You should be fine with that door, although you may want to see if you can add any height to the opening, if not easily done (if there is a header you don't really feel like cutting) then you can always cut the bottom of the door a bit if there isn't enough room.

Typically a rough opening is 2-2.5 inches wider, as well as taller, than the door itself. So with a 32'' door, you should have an opening 34-34.5 or so wide, and 82-82.5 high.

Depending on how level the floor/subfloor is, and what kind of flooring is in place; or whether you are installing the door on top of finish flooring, you may need to cut the bottom of the door, and possibly jambs. Again, it might be easier to add more height to the opening first, before installing. I am assuming this is an interior door and will not have a sill/threshold, and as well is a wood door. 

Your depth should match your size of framing plus drywall, so sounds like your door is for a 2x4 wall.


----------



## kc27 (Oct 24, 2009)

Thanks for the advice. I checked with the salesperson at Lowes, and he said the actual height of the jamb is 813/4", so may have a shot at enlarging the rough opening, I need to take a closer look tomorrow. 

The salesperson said that if I decide to cut down the door I will need a table saw. I had been.planning on clamping a straightedge on the door and using my circular saw, because I do not own a tablesaw. Is that the wrong way to go? It's a solid core door with oak veneer, if that matters.


----------



## chrisBC (Dec 28, 2010)

Personally I wouldn't cut it on a tablesaw, I would cut it with a circular saw and a clamped straitedge. Use a good finishing blade on the saw, with the blade extending about a quarter inch past the door. With a veneer it is a good idea to score it with a knife first on both sides to prevent chipping. As well use masking/painters tape where the saw will run will prevent scratching.

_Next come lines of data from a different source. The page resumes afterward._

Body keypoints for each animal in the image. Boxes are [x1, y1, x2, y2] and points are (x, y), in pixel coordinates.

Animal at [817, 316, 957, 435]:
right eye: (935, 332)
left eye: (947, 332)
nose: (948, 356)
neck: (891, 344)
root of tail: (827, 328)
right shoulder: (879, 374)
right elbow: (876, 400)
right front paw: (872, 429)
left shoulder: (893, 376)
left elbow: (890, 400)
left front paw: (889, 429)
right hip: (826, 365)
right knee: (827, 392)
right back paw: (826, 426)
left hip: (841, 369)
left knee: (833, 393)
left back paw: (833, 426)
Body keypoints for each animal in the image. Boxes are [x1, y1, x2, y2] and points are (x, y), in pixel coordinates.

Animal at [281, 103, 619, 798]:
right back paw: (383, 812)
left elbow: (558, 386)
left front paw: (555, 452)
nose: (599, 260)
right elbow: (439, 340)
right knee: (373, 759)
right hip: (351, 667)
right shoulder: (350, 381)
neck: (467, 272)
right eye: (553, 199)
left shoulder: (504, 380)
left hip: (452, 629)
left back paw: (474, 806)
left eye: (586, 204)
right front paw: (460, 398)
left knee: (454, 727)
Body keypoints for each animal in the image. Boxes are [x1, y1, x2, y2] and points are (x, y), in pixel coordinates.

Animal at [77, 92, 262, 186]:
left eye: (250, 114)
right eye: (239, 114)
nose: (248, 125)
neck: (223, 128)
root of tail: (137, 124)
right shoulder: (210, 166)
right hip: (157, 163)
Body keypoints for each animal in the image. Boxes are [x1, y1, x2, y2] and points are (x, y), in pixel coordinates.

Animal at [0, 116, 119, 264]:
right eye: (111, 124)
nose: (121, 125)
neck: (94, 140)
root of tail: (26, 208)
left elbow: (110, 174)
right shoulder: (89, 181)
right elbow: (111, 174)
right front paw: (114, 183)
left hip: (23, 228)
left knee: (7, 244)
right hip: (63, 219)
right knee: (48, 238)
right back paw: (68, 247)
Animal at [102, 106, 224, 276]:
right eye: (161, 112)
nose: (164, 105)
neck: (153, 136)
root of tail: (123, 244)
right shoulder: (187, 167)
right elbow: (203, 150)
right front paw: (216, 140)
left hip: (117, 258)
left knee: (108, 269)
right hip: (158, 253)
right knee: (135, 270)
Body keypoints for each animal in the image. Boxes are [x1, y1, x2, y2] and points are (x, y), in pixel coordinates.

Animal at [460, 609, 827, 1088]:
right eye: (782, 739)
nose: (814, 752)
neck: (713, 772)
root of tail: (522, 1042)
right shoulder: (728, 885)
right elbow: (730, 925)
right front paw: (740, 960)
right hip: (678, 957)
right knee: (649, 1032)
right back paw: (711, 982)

Personally i've never seen anyone run the bottom of a door through a tablesaw on a jobsite.


----------



## BigJim (Sep 2, 2008)

No more than that is I would cut the header off, it is no fun but doable.


----------



## MikeKy55 (Nov 4, 2009)

I glued and screwed a piece of 1 X 4 to a piece of 1/4" luan (both pieces about 40 inches long) and then ran my circular across with the edge of the saw tight against the 1 X. Now when I need to cut a door, I measure the door, clamp the guide I made to the door even with the marks and cut it with the circular saw using a fine tooth blade. Works great. I do score the face (top side) of the door with a box knife before making the cut. I have never had the underside of the door chip or splinter, always the top surface.
I just cut three doors and jams for my basement and had no issues.


----------



## Willie T (Jan 29, 2009)

I made four like this one, all various lengths, except that I used 1/2" MDF.

http://youtu.be/CH5dW-QcgeI

You just want to make sure you DO NOT use plywood, as that will eventually 'warp' or 'cup' or twist.

While you are at it, you can make one to use with your router, too.


BTW, Never, ever try to cut a door on your tablesaw. It is dangerous for a novice, and even experts resist doing it.


----------